(Dataset excerpts)
★ ★ ★ ★ ★

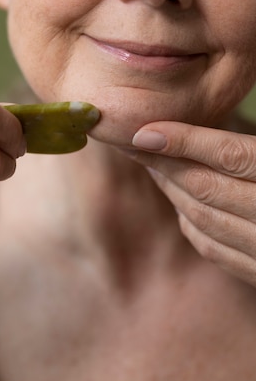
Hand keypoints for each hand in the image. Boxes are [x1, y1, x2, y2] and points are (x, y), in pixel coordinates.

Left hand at [131, 121, 255, 286]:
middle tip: (137, 143)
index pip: (233, 157)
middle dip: (165, 164)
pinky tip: (179, 202)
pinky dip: (190, 223)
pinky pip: (216, 250)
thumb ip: (253, 149)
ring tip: (152, 164)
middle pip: (208, 188)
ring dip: (171, 191)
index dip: (185, 140)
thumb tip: (214, 133)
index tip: (145, 130)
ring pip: (205, 219)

★ ★ ★ ★ ★

● **Exercise directions**: Copy the data in full. No pictures belong in the copy.

● **Solution below**:
Hand keypoints for each hand in the image. Boxes are [x1, y1, x2, y2] and points are (x, y), in pixel coordinates.

Left hand at [131, 121, 255, 286]:
middle tip: (137, 143)
index pip: (233, 157)
middle dip: (165, 164)
pinky tip: (179, 202)
pinky dip: (190, 223)
pinky pip: (216, 250)
thumb ip: (253, 149)
ring tip: (152, 164)
middle pip: (208, 188)
ring dip: (171, 191)
index dip: (185, 140)
thumb tip: (214, 133)
index tip: (145, 130)
ring pip: (205, 219)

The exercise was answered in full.